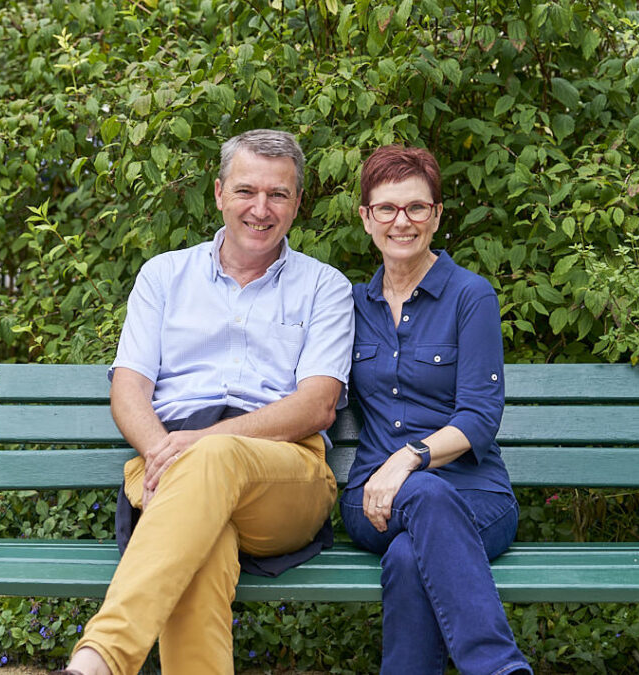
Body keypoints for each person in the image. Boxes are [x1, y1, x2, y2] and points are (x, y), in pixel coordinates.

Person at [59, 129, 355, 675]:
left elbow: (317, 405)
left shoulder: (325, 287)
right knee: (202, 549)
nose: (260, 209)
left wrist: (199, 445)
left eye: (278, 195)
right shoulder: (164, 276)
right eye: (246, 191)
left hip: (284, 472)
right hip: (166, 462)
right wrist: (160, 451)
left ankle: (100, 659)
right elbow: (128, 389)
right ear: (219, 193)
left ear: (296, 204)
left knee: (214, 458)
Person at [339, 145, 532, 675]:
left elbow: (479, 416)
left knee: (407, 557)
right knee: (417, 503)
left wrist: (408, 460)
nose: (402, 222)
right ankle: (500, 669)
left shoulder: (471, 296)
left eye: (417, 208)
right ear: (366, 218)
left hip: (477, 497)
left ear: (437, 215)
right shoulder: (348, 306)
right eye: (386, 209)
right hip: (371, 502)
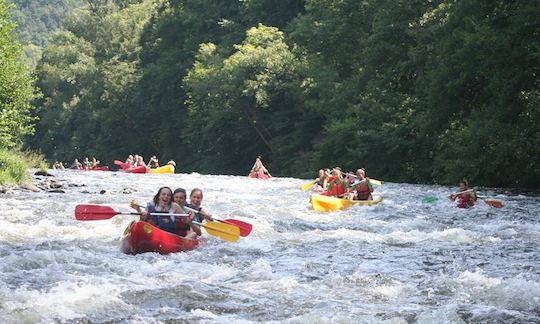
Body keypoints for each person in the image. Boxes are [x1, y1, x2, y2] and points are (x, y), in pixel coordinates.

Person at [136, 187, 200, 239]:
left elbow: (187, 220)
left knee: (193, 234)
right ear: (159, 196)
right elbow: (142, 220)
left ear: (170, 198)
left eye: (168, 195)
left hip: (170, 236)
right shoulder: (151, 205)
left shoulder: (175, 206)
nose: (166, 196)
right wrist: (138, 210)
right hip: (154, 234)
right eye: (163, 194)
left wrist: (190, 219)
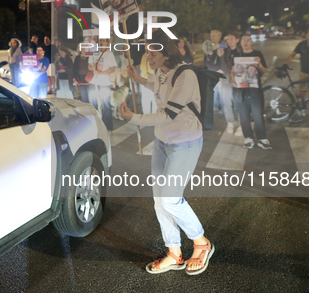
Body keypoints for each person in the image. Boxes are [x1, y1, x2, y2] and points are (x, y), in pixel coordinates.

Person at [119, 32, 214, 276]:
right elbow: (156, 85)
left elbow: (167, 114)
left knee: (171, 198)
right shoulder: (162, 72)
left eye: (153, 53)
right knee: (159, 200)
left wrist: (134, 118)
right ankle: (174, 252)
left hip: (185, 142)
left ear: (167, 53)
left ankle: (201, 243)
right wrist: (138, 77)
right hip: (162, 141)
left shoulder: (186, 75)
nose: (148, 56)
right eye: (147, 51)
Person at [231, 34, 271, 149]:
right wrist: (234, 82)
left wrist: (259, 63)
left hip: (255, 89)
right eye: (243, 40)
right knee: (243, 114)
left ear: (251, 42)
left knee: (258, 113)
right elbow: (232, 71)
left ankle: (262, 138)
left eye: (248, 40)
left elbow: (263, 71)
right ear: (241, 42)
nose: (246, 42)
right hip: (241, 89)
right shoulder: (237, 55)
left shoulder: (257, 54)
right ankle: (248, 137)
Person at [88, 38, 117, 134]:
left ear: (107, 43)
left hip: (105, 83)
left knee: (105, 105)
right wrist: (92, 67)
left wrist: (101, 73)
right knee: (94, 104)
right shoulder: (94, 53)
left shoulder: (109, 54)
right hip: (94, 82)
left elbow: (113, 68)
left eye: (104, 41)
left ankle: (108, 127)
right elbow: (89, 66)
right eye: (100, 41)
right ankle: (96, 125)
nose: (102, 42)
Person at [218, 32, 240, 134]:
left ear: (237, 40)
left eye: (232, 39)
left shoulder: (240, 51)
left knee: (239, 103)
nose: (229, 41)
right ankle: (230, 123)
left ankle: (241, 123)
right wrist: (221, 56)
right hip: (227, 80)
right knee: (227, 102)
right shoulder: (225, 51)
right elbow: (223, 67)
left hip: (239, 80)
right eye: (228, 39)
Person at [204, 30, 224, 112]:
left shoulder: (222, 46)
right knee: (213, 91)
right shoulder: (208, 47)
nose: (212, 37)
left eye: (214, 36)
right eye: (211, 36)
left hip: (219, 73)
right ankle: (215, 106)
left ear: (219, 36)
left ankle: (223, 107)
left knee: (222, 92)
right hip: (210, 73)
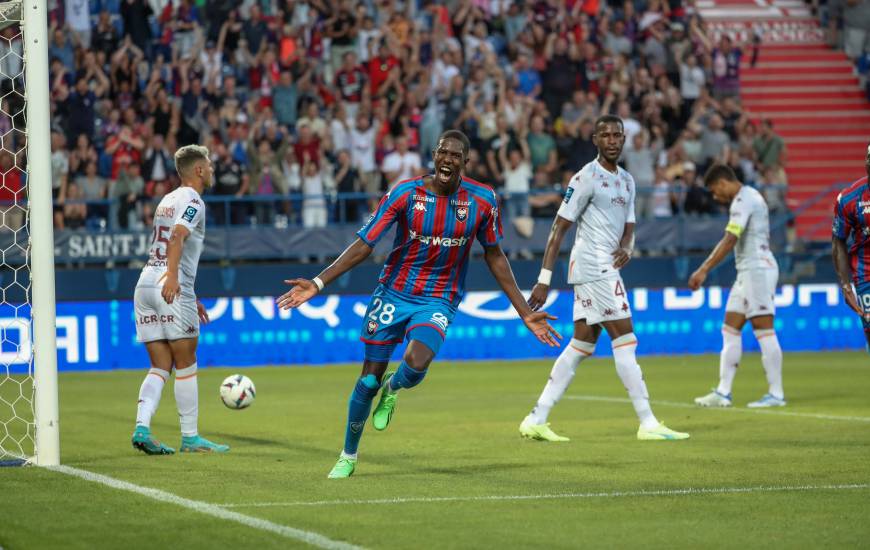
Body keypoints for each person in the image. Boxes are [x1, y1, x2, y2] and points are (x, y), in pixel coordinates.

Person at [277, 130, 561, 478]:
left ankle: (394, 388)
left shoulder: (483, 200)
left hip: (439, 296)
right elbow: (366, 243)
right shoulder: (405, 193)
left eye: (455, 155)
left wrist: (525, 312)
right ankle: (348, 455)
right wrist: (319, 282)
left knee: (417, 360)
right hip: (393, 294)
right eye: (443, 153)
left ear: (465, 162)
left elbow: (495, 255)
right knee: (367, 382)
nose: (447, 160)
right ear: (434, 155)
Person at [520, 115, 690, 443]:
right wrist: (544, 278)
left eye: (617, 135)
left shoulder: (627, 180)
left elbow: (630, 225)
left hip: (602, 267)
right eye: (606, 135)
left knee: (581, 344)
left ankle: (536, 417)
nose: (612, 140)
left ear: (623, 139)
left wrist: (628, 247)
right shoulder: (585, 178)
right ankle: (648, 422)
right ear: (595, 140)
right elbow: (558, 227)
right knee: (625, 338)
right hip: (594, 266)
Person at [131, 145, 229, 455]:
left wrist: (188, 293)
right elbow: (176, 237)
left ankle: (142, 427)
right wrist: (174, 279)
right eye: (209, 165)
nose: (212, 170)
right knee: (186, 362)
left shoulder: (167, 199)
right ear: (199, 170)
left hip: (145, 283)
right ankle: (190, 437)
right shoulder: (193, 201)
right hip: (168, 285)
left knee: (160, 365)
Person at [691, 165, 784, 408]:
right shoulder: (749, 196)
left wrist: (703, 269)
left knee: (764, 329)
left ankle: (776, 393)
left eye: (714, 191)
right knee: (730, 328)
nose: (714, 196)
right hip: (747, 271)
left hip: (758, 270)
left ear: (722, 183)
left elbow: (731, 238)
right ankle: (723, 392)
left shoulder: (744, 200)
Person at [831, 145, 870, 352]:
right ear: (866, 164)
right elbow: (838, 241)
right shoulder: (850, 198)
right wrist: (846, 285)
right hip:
══════════════════════════════
__WORK ITEM__:
Within the preceding material, tally each line that holds the word "nose". Write down only the total.

__RESPONSE AREA__:
12